#### Work order:
Show all lines from the listing below that contain "casing".

* * * * *

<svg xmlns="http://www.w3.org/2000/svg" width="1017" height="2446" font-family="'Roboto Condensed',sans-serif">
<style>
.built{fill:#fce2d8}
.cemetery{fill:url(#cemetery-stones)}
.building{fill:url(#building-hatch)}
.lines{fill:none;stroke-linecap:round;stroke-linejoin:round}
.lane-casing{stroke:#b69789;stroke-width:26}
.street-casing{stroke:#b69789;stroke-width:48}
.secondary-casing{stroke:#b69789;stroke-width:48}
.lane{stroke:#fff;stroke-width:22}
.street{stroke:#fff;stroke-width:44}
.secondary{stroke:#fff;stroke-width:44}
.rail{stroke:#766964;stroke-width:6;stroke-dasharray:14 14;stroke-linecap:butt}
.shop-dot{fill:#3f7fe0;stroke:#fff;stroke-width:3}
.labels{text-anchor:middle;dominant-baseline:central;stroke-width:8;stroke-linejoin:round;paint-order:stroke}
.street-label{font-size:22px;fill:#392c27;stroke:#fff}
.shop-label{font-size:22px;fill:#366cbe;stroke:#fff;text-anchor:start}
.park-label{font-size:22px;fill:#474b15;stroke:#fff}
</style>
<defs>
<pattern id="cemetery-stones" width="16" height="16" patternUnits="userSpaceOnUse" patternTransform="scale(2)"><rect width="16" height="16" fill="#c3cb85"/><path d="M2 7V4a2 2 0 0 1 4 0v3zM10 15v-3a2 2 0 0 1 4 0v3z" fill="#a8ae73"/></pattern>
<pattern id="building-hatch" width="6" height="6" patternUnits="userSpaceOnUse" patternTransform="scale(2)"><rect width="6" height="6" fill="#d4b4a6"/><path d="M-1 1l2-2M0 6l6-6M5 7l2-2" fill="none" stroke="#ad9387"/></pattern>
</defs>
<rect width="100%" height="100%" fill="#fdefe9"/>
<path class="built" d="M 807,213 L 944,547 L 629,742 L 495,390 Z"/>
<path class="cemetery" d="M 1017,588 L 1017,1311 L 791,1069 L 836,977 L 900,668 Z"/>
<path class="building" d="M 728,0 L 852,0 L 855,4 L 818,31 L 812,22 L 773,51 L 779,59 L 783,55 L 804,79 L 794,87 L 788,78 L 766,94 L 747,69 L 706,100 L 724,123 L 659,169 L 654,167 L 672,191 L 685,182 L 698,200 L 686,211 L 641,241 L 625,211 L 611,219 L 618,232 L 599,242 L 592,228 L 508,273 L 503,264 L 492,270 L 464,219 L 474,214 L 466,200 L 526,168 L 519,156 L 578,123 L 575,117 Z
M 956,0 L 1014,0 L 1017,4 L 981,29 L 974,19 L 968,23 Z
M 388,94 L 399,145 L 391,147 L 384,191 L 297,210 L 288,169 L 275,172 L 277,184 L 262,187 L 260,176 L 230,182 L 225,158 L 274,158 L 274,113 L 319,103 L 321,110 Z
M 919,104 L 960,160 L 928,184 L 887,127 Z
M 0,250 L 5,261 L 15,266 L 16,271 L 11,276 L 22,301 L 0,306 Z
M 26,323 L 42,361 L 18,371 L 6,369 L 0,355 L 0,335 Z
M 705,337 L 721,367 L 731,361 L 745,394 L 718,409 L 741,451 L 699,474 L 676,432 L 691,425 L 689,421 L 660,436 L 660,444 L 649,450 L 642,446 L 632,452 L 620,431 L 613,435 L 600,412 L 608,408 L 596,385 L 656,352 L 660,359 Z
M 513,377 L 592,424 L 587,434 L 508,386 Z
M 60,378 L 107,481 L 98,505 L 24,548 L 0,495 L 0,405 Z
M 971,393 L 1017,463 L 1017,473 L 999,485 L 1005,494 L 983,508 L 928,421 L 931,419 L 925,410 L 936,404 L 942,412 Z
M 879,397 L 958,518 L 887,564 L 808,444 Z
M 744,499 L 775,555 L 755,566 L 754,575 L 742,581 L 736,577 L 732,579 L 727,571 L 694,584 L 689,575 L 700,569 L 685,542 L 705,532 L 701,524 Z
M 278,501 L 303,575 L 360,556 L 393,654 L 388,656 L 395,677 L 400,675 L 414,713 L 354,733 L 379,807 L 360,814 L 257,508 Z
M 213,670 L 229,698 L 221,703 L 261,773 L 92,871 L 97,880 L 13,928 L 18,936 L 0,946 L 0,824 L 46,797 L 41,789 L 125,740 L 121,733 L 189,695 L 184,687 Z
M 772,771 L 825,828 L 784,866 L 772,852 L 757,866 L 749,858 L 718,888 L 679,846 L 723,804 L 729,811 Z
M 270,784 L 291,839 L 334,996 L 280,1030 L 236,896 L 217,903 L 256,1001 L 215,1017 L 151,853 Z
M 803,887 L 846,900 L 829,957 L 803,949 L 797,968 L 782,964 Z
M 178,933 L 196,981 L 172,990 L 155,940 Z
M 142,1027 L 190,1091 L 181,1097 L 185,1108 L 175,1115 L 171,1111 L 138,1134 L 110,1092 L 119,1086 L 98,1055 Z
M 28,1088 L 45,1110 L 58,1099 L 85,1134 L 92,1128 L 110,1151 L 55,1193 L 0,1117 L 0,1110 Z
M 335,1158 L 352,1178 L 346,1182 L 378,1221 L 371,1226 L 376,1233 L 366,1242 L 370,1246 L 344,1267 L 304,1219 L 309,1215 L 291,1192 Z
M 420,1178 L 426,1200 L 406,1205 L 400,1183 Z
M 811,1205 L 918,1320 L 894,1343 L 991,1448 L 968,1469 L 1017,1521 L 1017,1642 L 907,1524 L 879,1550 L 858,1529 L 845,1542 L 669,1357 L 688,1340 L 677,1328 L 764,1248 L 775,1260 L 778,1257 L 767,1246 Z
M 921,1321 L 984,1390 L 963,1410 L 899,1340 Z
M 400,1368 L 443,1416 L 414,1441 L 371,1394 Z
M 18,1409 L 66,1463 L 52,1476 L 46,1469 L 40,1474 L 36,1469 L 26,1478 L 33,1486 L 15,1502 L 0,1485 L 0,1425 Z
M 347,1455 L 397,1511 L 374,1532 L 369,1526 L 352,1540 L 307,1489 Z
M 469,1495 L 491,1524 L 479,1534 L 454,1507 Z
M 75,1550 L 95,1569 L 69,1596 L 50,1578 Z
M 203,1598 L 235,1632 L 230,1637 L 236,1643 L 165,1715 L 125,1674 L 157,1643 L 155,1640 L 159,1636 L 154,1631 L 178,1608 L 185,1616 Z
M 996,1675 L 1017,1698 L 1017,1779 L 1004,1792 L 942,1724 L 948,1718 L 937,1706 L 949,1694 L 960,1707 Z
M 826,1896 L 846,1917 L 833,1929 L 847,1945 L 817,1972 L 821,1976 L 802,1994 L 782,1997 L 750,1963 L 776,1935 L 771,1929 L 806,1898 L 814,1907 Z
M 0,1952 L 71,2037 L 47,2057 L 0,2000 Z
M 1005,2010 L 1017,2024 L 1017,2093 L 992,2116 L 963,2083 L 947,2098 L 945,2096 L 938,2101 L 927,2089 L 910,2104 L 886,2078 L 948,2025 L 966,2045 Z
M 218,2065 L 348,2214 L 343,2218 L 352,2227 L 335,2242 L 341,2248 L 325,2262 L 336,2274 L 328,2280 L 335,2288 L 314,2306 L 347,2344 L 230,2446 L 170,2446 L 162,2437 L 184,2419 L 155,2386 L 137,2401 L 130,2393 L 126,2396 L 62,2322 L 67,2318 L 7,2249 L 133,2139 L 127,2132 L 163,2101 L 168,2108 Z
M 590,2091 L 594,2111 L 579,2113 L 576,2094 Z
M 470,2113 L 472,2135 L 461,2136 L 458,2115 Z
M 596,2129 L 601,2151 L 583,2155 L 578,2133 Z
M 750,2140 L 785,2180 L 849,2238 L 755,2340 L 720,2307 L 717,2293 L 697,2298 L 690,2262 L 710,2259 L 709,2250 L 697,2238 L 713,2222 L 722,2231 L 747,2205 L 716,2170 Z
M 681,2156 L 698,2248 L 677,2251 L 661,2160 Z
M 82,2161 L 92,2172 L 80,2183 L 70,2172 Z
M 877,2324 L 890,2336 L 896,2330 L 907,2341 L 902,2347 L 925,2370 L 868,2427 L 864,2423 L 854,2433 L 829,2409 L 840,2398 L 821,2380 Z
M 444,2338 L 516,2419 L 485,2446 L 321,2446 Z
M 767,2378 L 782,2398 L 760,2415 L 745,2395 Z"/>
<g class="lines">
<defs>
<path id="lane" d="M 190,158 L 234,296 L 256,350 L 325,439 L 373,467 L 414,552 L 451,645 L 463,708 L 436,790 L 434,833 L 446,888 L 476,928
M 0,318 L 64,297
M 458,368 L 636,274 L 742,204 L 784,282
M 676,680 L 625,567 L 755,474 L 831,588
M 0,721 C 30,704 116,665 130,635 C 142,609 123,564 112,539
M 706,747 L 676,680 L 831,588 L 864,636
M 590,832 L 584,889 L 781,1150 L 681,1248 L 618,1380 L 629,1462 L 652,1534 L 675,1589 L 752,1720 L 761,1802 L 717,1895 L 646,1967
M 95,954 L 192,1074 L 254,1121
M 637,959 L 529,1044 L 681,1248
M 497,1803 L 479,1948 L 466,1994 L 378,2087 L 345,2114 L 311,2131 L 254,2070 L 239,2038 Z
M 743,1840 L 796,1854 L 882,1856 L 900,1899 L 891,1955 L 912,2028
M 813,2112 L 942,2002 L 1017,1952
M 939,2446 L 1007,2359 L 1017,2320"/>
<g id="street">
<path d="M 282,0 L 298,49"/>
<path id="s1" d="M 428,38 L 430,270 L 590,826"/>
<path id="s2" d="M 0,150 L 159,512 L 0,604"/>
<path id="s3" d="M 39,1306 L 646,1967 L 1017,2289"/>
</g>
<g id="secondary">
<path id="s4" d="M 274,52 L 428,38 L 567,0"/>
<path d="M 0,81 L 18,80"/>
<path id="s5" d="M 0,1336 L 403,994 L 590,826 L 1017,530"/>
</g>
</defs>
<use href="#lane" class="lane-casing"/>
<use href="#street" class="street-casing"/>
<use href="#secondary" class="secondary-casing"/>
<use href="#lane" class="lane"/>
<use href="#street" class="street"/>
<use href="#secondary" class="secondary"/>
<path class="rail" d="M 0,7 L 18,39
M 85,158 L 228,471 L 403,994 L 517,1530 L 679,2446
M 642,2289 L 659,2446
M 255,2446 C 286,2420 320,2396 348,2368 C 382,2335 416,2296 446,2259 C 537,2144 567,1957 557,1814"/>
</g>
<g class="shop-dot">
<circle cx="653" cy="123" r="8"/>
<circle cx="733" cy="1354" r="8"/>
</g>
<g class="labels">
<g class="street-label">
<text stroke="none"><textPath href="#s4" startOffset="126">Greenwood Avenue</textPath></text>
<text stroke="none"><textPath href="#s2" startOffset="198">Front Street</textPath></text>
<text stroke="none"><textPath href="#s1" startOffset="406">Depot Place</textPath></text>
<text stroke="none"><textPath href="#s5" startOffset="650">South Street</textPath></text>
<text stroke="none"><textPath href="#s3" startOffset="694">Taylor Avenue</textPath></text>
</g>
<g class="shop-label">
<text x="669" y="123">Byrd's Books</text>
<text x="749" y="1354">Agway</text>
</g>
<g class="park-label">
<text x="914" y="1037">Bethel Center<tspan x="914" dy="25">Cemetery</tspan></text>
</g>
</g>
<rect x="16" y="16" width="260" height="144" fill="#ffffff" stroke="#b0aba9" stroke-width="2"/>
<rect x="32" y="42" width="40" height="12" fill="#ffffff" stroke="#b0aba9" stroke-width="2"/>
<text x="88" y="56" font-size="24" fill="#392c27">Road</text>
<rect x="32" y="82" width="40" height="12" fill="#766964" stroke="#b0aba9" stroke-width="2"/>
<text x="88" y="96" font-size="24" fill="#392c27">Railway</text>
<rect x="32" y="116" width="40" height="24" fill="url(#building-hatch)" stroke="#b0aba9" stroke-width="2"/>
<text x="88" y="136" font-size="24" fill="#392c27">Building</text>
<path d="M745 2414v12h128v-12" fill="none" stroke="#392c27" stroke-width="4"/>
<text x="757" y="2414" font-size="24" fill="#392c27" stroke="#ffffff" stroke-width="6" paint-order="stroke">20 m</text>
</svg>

* * * * *

#### The completed task:
.lane-casing{stroke:#b69789;stroke-width:26}
.street-casing{stroke:#b69789;stroke-width:48}
.secondary-casing{stroke:#b69789;stroke-width:48}
<use href="#lane" class="lane-casing"/>
<use href="#street" class="street-casing"/>
<use href="#secondary" class="secondary-casing"/>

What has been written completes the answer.